[Stored data]

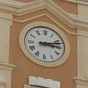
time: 3:12
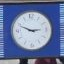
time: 2:48
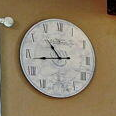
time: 10:43
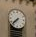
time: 7:37
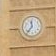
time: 11:36
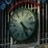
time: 4:26
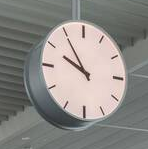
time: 9:54
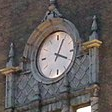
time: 4:04
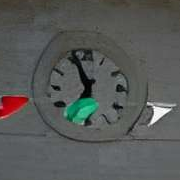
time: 6:56
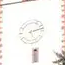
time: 5:12
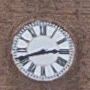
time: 2:41
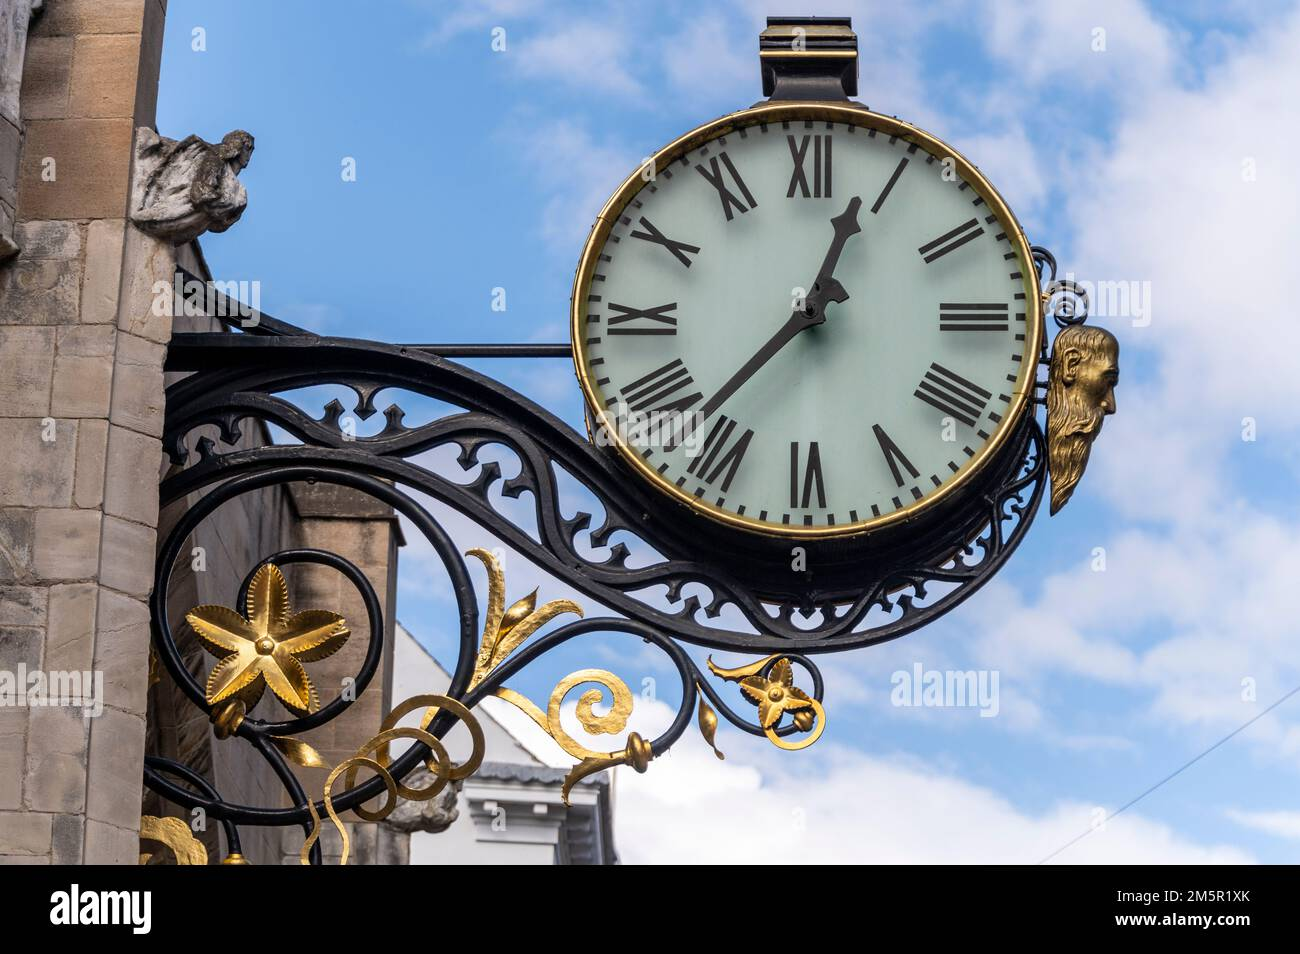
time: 12:37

_What is required_. Reproduce every entry above word for word, but omit the pictures from your answer.

_The completed task_.
time: 3:12
time: 2:48
time: 10:43
time: 7:37
time: 11:36
time: 4:26
time: 9:54
time: 4:04
time: 6:56
time: 5:12
time: 2:41
time: 12:37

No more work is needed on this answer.